Governor of Delta State
- Incumbent
- Assumed office 29 May 2023
- Deputy: Monday Onyeme
- Preceded by: Ifeanyi Okowa

Speaker of Delta House of Assembly
- In office June 2017 – 29 May 2023
- Preceded by: Rt. Hon. Monday Igbuya
- Succeeded by: Emomotimi Guwor

Personal details
- Born: 19 June 1963 (age 63) Osubi Town, Okpe Kingdom/Local Government Area, Delta State
- Party: All Progressives Congress
- Spouse: Mrs Tobore Oborevwori
- Parent(s): Chief Samuel Oborevwori, Mrs Samuel Oborevwori

= Sheriff Oborevwori =

Nigerian politician,Philanthropist (born 1963)

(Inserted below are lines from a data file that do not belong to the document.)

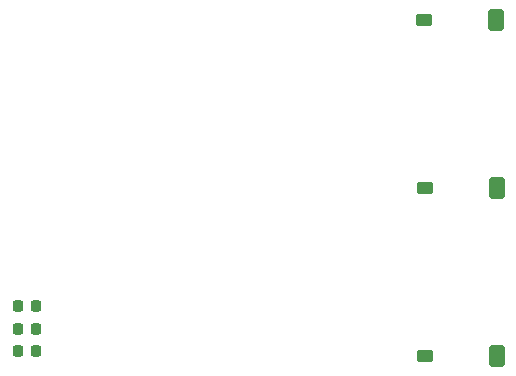
<source format=gbr>
%TF.GenerationSoftware,KiCad,Pcbnew,9.0.7*%
%TF.CreationDate,2026-01-06T19:32:14-08:00*%
%TF.ProjectId,v1.2,76312e32-2e6b-4696-9361-645f70636258,rev?*%
%TF.SameCoordinates,Original*%
%TF.FileFunction,Paste,Bot*%
%TF.FilePolarity,Positive*%
%FSLAX46Y46*%
G04 Gerber Fmt 4.6, Leading zero omitted, Abs format (unit mm)*
G04 Created by KiCad (PCBNEW 9.0.7) date 2026-01-06 19:32:14*
%MOMM*%
%LPD*%
G01*
G04 APERTURE LIST*
G04 Aperture macros list*
%AMRoundRect*
0 Rectangle with rounded corners*
0 $1 Rounding radius*
0 $2 $3 $4 $5 $6 $7 $8 $9 X,Y pos of 4 corners*
0 Add a 4 corners polygon primitive as box body*
4,1,4,$2,$3,$4,$5,$6,$7,$8,$9,$2,$3,0*
0 Add four circle primitives for the rounded corners*
1,1,$1+$1,$2,$3*
1,1,$1+$1,$4,$5*
1,1,$1+$1,$6,$7*
1,1,$1+$1,$8,$9*
0 Add four rect primitives between the rounded corners*
20,1,$1+$1,$2,$3,$4,$5,0*
20,1,$1+$1,$4,$5,$6,$7,0*
20,1,$1+$1,$6,$7,$8,$9,0*
20,1,$1+$1,$8,$9,$2,$3,0*%
G04 Aperture macros list end*
%ADD10RoundRect,0.137500X-0.512500X-0.412500X0.512500X-0.412500X0.512500X0.412500X-0.512500X0.412500X0*%
%ADD11RoundRect,0.162500X-0.487500X-0.787500X0.487500X-0.787500X0.487500X0.787500X-0.487500X0.787500X0*%
%ADD12RoundRect,0.225000X0.225000X0.250000X-0.225000X0.250000X-0.225000X-0.250000X0.225000X-0.250000X0*%
G04 APERTURE END LIST*
D10*
%TO.C,D2*%
X121000000Y-141700000D03*
D11*
X127100000Y-141700000D03*
%TD*%
D10*
%TO.C,D3*%
X120950000Y-113300000D03*
D11*
X127050000Y-113300000D03*
%TD*%
D10*
%TO.C,D4*%
X121000000Y-127500000D03*
D11*
X127100000Y-127500000D03*
%TD*%
D12*
%TO.C,C3*%
X88100000Y-139400000D03*
X86550000Y-139400000D03*
%TD*%
%TO.C,C1*%
X88100000Y-141300000D03*
X86550000Y-141300000D03*
%TD*%
%TO.C,C2*%
X88100000Y-137500000D03*
X86550000Y-137500000D03*
%TD*%
M02*

</source>
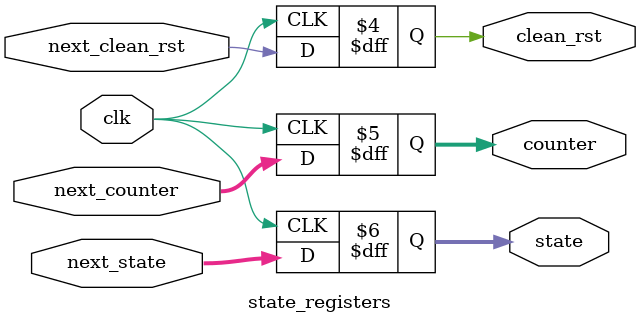
<source format=sv>
module glitch_filter_reset #(
  parameter GLITCH_CYCLES = 3
) (
  input  wire clk,
  input  wire noisy_rst,
  output wire clean_rst
);
  
  // 内部信号定义
  wire [1:0] state_out;
  wire [1:0] next_state;
  wire [$clog2(GLITCH_CYCLES)-1:0] counter_out;
  wire [$clog2(GLITCH_CYCLES)-1:0] next_counter;
  wire next_clean_rst;
  
  // FSM控制器子模块实例化
  fsm_controller #(
    .GLITCH_CYCLES(GLITCH_CYCLES)
  ) fsm_ctrl_inst (
    .state(state_out),
    .counter(counter_out),
    .clean_rst_in(clean_rst),
    .noisy_rst(noisy_rst),
    .next_state(next_state),
    .next_counter(next_counter),
    .next_clean_rst(next_clean_rst)
  );
  
  // 状态寄存器子模块实例化
  state_registers #(
    .GLITCH_CYCLES(GLITCH_CYCLES)
  ) state_reg_inst (
    .clk(clk),
    .next_state(next_state),
    .next_counter(next_counter),
    .next_clean_rst(next_clean_rst),
    .state(state_out),
    .counter(counter_out),
    .clean_rst(clean_rst)
  );
  
endmodule

// FSM控制器子模块 - 负责状态转移逻辑
module fsm_controller #(
  parameter GLITCH_CYCLES = 3
) (
  input  wire [1:0] state,
  input  wire [$clog2(GLITCH_CYCLES)-1:0] counter,
  input  wire clean_rst_in,
  input  wire noisy_rst,
  output reg  [1:0] next_state,
  output reg  [$clog2(GLITCH_CYCLES)-1:0] next_counter,
  output reg  next_clean_rst
);
  
  // 状态定义
  localparam IDLE = 2'b00;
  localparam COUNT_TO_ASSERT = 2'b01;
  localparam ASSERTED = 2'b10;
  localparam COUNT_TO_DEASSERT = 2'b11;
  
  // 状态转移逻辑
  always @(*) begin
    next_state = state;
    next_counter = counter;
    next_clean_rst = clean_rst_in;
    
    case (state)
      IDLE: 
        if (noisy_rst) begin
          next_counter = '0;
          next_state = COUNT_TO_ASSERT;
        end
      
      COUNT_TO_ASSERT: 
        if (!noisy_rst) begin
          next_state = IDLE;
        end
        else if (counter == GLITCH_CYCLES-1) begin
          next_clean_rst = 1'b1;
          next_state = ASSERTED;
        end
        else begin
          next_counter = counter + 1'b1;
        end
      
      ASSERTED:
        if (!noisy_rst) begin
          next_counter = '0;
          next_state = COUNT_TO_DEASSERT;
        end
      
      COUNT_TO_DEASSERT:
        if (noisy_rst) begin
          next_state = ASSERTED;
        end
        else if (counter == GLITCH_CYCLES-1) begin
          next_clean_rst = 1'b0;
          next_state = IDLE;
        end
        else begin
          next_counter = counter + 1'b1;
        end
    endcase
  end
  
endmodule

// 状态寄存器子模块 - 负责同步寄存器更新
module state_registers #(
  parameter GLITCH_CYCLES = 3
) (
  input  wire clk,
  input  wire [1:0] next_state,
  input  wire [$clog2(GLITCH_CYCLES)-1:0] next_counter,
  input  wire next_clean_rst,
  output reg  [1:0] state,
  output reg  [$clog2(GLITCH_CYCLES)-1:0] counter,
  output reg  clean_rst
);
  
  // 状态更新寄存器
  always @(posedge clk) begin
    state <= next_state;
  end
  
  // 计数器更新寄存器
  always @(posedge clk) begin
    counter <= next_counter;
  end
  
  // 输出寄存器更新
  always @(posedge clk) begin
    clean_rst <= next_clean_rst;
  end
  
endmodule
</source>
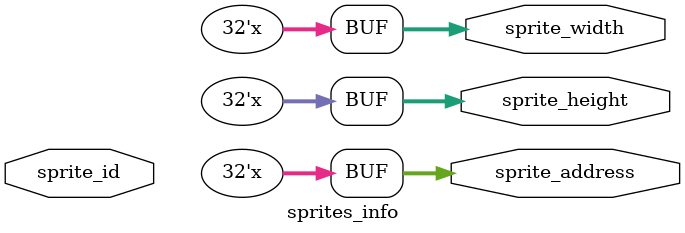
<source format=sv>
module sprites_info (input logic [31:0] sprite_id, output logic [31:0] sprite_address, sprite_width, sprite_height);
	
	
	always_comb begin
		// List every sprites id along with its respective address, width, and height here
		case (sprite_id) 
			default begin
				sprite_address = 32'bx;
				sprite_width = 32'bx;
				sprite_height = 32'bx;
			end
		endcase
	end

endmodule


</source>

Sheriff Francis Orohwedor Oborevwori (born 19 June 1963) is a Nigerian politician who has served as the governor of Delta State since 2023. He previously served as speaker of the Delta State House of Assembly, representing the Okpe Constituency of Delta State under the Peoples Democratic Party (PDP) from 2017 to 2023.

== Early life and education ==
Oborevwori was born on 19 June 1963 to the family of Chief Samuel and Mrs. Esther Oborevwori of Osubi town in Okpe Local Government Area of Delta State. He began his education at Alegbo Primary School and completed his secondary education at Oghareki Grammar School, Oghareki. He earned a bachelor's degree in political science from Ambrose Ali University, Ekpoma, in 2004 and later obtained a master's degree in political science from Delta State University, Abraka, in 2010. Oborevwori is an alumnus of the Alliance Manchester Business School of Manchester University, where he completed a Leadership Executive Certificate Programme and the London School of Economics and Political Science, where he received a certificate in a programme on Leading Inclusive Development.

== Political career ==
Oborevwori began his political career as a grassroots politician and served as the chairman of the Okpe Community. However, he came into the limelight in 2015 when he was elected as the representative of the Okpe State Constituency in the Delta State House of Assembly under the PDP. This followed 19 years of public service, which began with his role as a councillor in 1996. He was elected speaker of the Delta State House of Assembly on 11 May 2017 following the impeachment of the then speaker, Rt. Hon. Monday Igbuya. He was re-elected in 2019 as the speaker for a second term, following his victory at the polls to represent the Okpe State Constituency at the Delta State House of Assembly.

He was declared the governor-elect of Delta State on 20 March 2023 after winning the gubernatorial elections held on 18 March 2023 but defected to the ruling All Progressive Congress (APC) in April 2025. including his predecessor, Ifeanyi Okowa, and all members of the PDP in Delta.

On 12 October 2025, the APC in the state adopted him and President Bola Tinubu as the party's sole candidates for the 2027 general elections.

== Professional affiliations, awards and special recognition ==
Oborevwori is a member of several professional bodies, including the Nigerian Institute of Management (Chartered). He is also a chartered management consultant of the Chartered Institute of Management Consultants, Canada and a fellow of the Institute Chartered Mediators and Conciliators (FICMC). On 14 May 2018, he was honoured by the National Association of Nigerian Students (NANS) with a Legislative Icon Award in recognition of his educational initiatives and scholarship programmes benefiting students across Delta State. He was also conferred with the chieftaincy title of Ukodo of Okpe by Orhorho I, the Orodje of Okpe, in recognition of his contributions to the growth and development of the Okpe Kingdom.

== Philanthropic activities ==
In 2018, Oborevwori provided scholarships to 25 indigene and non-indigene students in Okpe Local Government for the 2018/2019 academic session. He also launched other empowerment initiatives through the Oborevwori Foundation Scholarship Scheme. These efforts included distributing entrepreneurship and support items worth six million naira. Donations included 24 buses/cars, 10 tricycles, 20 hairdressing salon kits (including generators), 40 grinding machines, 30 sewing machines, 20 deep freezers for market women in the frozen food business, and clothing for hundreds of widows.

== Personal life ==
Oborevwori is married to Mrs. Tobore Oborevwori. In May 2011, she was reportedly abducted by gunmen along Osubi road in Okpe Local Government Area of Delta State. The culprits were later arrested and sentenced to 21 years in prison.